### Questions to answer
1. Which file formats does the text about the new web image format mention by name?
2. In the text about the new web image format, where and during which years does Leon Bottou say DjVu was created?

### Text provided
A New Web Image Format
MrP- writes: "BetaNews is reporting that a company called LizardTech has developed a new image format for the Web called DjVu." Apparently, it differentiates between forground and background components of an image, and compresses each appropriately. Good idea, but I'm skeptical of improvements (especially because they say it's "20 times faster then gifs" -- which measure compression in terms of speed? And they also say it compresses faster then pdf, but pdf isn't really an
image format). No Linux support. And I don't see any source code on the format, so don't expect it to get a lot of support on any major Web sites, regardless of the compression.
I am one of the four persons who created DjVu in the first place. The events took place in AT&T-Labs Research between 1997 and 1999.
Hope this helps :-).
- Leon Bottou, AT&T-Labs Research.
DjVu has been around for 2 years, and isn't anything new. In fact, it wasn't actually designed by Lizardtech - it was developed as an Open Source technology in the Olivetti and Oracle Researtch labs in Camridge, UK, and was sold when US telco AT&T purcahsed the labs.

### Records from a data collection
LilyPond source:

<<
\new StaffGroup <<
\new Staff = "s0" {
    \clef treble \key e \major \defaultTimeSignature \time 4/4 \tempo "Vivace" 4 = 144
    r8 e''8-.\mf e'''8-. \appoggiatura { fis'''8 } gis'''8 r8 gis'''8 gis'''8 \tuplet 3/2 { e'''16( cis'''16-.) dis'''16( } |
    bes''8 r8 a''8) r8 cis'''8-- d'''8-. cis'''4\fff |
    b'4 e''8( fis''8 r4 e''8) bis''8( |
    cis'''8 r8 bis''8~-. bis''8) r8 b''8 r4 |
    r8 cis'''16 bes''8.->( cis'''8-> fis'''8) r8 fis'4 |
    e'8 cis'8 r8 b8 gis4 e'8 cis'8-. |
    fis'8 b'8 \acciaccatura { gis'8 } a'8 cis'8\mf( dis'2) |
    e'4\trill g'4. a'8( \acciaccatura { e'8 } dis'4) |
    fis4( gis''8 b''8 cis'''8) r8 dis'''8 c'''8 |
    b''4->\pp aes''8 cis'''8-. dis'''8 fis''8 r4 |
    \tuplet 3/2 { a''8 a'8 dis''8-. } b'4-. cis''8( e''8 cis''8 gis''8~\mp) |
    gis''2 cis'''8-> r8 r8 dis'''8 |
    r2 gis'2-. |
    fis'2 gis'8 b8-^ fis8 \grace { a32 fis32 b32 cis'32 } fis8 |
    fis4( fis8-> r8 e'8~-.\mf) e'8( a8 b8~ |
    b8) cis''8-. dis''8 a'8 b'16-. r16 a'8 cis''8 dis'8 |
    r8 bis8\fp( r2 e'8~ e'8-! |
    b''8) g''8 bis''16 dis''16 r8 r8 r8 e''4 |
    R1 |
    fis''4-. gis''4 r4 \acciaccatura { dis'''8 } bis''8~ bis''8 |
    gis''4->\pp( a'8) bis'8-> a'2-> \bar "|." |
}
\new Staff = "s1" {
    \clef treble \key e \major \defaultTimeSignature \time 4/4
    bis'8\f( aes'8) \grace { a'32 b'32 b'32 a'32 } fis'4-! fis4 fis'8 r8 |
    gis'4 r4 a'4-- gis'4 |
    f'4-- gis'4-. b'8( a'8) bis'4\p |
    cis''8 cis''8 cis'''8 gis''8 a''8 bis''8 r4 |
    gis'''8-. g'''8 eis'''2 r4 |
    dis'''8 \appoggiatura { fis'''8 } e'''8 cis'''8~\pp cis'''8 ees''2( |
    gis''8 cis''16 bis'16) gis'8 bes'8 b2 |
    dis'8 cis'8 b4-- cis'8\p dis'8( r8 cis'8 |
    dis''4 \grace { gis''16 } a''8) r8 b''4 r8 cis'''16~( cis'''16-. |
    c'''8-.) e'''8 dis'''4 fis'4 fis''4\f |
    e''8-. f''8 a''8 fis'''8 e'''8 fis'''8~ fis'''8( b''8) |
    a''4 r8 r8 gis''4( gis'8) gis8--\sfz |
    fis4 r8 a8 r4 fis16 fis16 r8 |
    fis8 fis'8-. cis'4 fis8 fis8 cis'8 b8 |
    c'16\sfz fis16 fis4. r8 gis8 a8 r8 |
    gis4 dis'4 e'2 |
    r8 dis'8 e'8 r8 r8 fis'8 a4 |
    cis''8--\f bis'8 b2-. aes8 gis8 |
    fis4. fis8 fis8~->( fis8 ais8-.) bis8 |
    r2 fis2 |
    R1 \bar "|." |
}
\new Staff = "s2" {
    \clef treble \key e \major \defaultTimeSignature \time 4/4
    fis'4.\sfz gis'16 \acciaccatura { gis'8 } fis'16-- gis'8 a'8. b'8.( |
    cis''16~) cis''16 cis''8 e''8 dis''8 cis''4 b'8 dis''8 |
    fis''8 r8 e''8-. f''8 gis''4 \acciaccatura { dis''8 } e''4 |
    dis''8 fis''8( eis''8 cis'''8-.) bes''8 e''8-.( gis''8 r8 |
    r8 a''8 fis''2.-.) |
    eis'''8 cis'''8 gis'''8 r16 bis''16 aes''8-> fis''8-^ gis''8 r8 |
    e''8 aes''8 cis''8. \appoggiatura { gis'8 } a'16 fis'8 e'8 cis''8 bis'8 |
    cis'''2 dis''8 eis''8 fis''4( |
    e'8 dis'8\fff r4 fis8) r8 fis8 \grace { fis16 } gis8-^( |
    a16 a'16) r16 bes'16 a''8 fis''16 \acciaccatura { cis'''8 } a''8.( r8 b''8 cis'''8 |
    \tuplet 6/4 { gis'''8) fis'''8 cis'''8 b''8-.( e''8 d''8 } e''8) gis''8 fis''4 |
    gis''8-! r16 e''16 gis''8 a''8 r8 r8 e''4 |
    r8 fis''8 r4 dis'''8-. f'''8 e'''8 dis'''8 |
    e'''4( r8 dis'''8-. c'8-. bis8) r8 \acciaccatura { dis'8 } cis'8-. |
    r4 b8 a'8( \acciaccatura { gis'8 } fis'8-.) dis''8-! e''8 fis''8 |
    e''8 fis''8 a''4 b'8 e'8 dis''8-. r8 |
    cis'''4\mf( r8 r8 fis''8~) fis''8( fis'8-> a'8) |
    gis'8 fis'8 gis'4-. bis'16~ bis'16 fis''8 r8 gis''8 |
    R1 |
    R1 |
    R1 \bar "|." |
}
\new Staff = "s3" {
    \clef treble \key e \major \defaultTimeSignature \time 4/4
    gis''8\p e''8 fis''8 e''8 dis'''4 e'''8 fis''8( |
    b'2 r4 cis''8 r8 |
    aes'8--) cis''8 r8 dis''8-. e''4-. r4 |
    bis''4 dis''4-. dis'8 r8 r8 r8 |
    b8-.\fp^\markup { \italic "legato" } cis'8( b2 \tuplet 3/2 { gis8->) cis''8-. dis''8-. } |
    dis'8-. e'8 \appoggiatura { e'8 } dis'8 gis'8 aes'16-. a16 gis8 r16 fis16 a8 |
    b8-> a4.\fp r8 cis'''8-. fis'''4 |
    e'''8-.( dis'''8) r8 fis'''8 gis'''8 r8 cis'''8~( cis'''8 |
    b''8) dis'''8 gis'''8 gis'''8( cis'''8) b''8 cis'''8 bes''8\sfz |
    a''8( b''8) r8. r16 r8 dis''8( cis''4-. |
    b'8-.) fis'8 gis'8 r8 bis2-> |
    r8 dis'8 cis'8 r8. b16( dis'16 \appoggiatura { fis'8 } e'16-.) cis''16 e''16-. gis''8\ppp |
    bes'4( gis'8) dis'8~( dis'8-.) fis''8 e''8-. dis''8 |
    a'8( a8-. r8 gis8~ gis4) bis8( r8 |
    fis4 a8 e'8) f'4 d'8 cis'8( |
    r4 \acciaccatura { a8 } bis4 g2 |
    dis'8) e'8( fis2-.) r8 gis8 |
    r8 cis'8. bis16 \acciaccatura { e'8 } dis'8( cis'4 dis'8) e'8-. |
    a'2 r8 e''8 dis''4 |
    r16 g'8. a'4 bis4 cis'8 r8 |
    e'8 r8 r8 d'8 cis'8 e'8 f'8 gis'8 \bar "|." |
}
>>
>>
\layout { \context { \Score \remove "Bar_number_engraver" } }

### Solved problems
1. DjVu, GIF, PDF

2. At AT&T-Labs Research, between 1997 and 1999.